Metastatic pancreatic cancer (first-line): Standard of care in patients with ECOG PS 0–2. Metastatic breast cancer: nab-paclitaxel is FDA-approved as monotherapy; combination with gemcitabine used in clinical practice. NSCLC: nab-paclitaxel is FDA-approved in combination with carboplatin.
Pancreatic cancer (28-day cycle):
nab-Paclitaxel 125 mg/m² IV over 30–40 minutes on Days 1, 8, 15.
Gemcitabine 1000 mg/m² IV over 30 minutes on Days 1, 8, 15.
Repeat every 28 days. Dose reductions required for hematologic or other toxicity.
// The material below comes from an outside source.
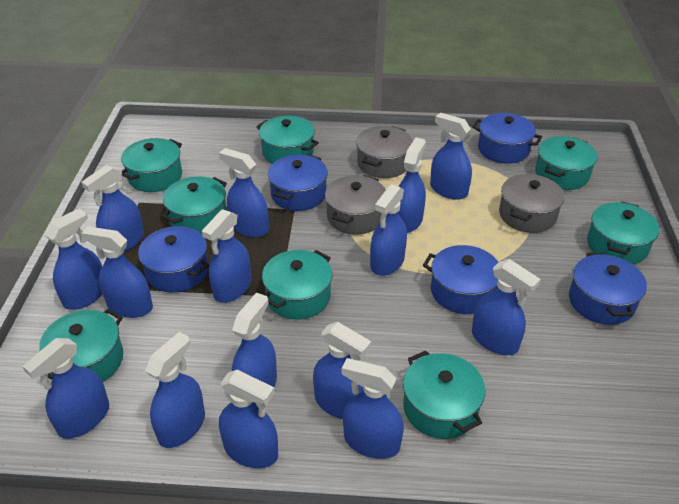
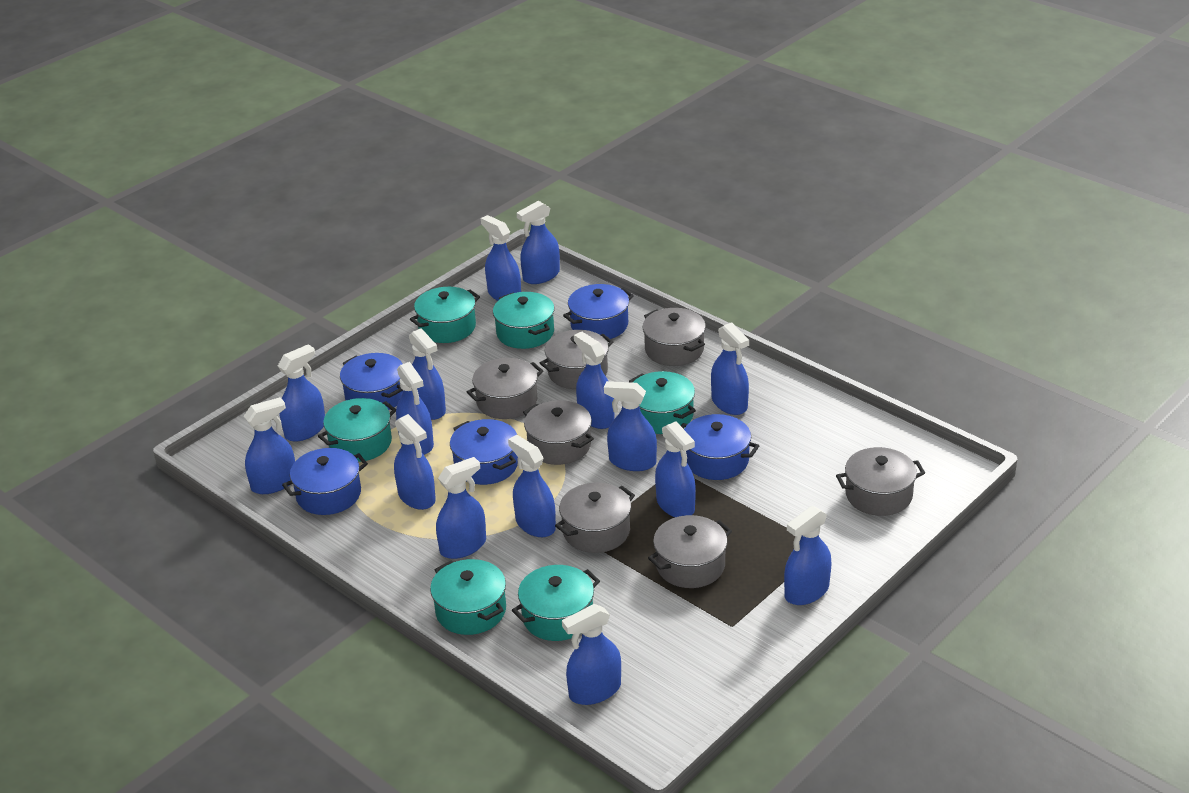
grey pot: 3 -> 7
turquoise pot: 8 -> 6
Neutropenia (73%), Nausea (54%), Fatigue (54%), Peripheral neuropathy (48%), Alopecia (50%), Anemia (50%), Diarrhea (30%), Thrombocytopenia (45%)
Adverse reaction frequencies reflect combination regimen data. Consult individual prescribing information for complete details.
This combination achieves synergistic cytotoxicity: nab-Paclitaxel (albumin-bound paclitaxel) stabilizes microtubules and inhibits depolymerization, causing mitotic arrest. The albumin-bound formulation improves tumor penetration via SPARC-mediated binding. Gemcitabine is a nucleoside analog that inhibits ribonucleotide reductase and is incorporated into DNA, terminating replication. nab-Paclitaxel also depletes cytidine deaminase (the enzyme that metabolizes gemcitabine), increasing gemcitabine exposure in tumors.